Wednesday, September 8, 2010

Total Man-scaping: Successfully Changing Your Man

January 5, 2010 by yellowvenus  
Filed under Dating

Once upon a gloriously idealistic time, the widely agreed-upon school of thought was that, in relationships, it’s always wiser to be accepting and loving of someone, flaws and all. This mindset has led all of us down the uneasy path of perpetual dissatisfaction and am-I-a-bitch-? self-doubt whenever we did try to inflict a little positive change in our significant others. Times were tough, my lady pals, they certainly were. Well, today we raise our glasses and kiss our sweeties to science because in December’s Current Directions in Psychological Science, an assembly of top international psychologists brings us good news.
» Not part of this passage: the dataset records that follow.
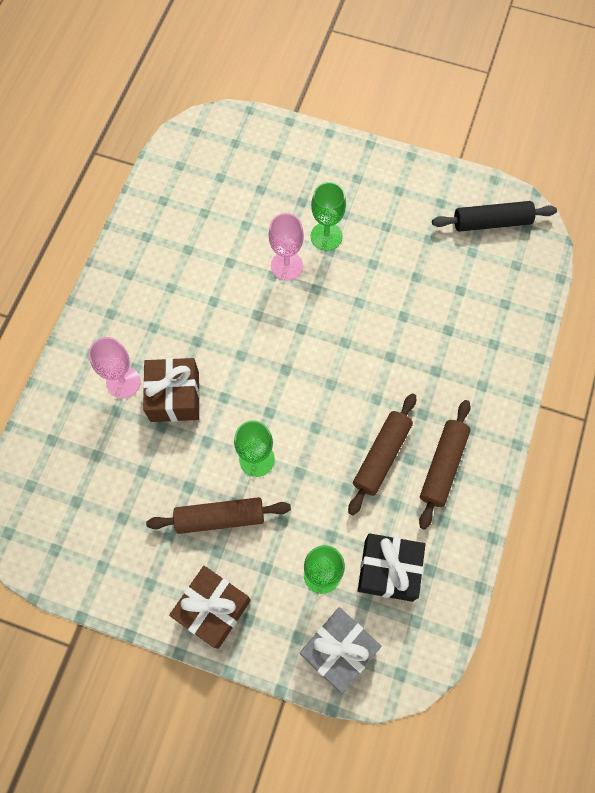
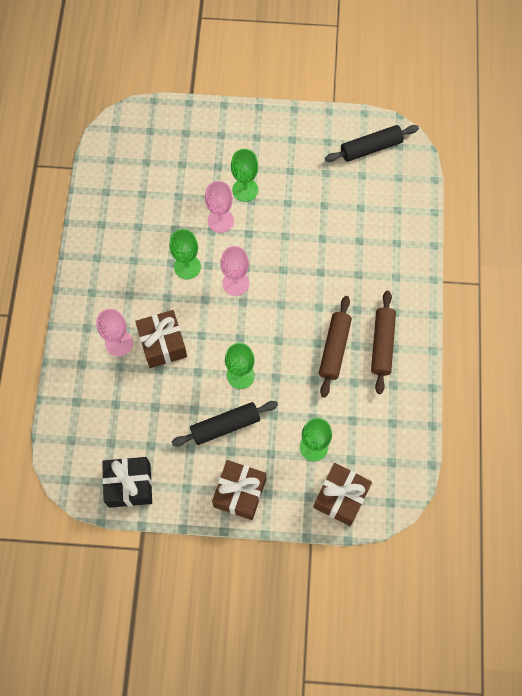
camera: 15 degrees left, 0 degrees up
(220, 518) = (225, 426): brown rolling pin -> black rolling pin
(231, 311) = (187, 267): none -> green goblet
(283, 344) = (235, 283): none -> pink goblet
(338, 650) = (340, 497): grey gift -> brown gift
(388, 570) = (362, 431): black gift -> black gift (129, 485)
As luck would have it, the new love assertion is that going on all sculptor on our boyfriends and husbands can actually be good for them, for us and for our relationship. Shrug. Who knew?

The key is to make sure that your ideal version of him matches up with his ideal version of himself; if the two thoughts are in sync, then you’re the positive force in his life that makes you a serious keeper and he’s more likely to actually adhere to the changes you’ve been subtly engineering. But if the alterations you want to make deviate from what he envisions of his perfect self, you’ll be seen as a nag. Seriously. That’s all. And your relationship will undoubtedly end up worse than it started.

So what’s the secret to success when it comes to total man-scaping? Patience. You have to wait until you know each other well enough to have a completely clear picture of your man; his hopes, aspirations, fears, and disappointments with himself and his life.  Big and small, you need to know it all. If after this, you love the version of him that he loves, then let the DIY man-makeover begin. Small changes, always suggestions, never command, and never make him feel berated. Being supportive, not deprecating, is the only way to go. But if you are aware and tactful enough to not try to change him into something he doesn’t want to be and manage to not come off as a nagging bitch, you might just come out of the process with a manfriend you’re much happier with…and one who’s much happier with himself.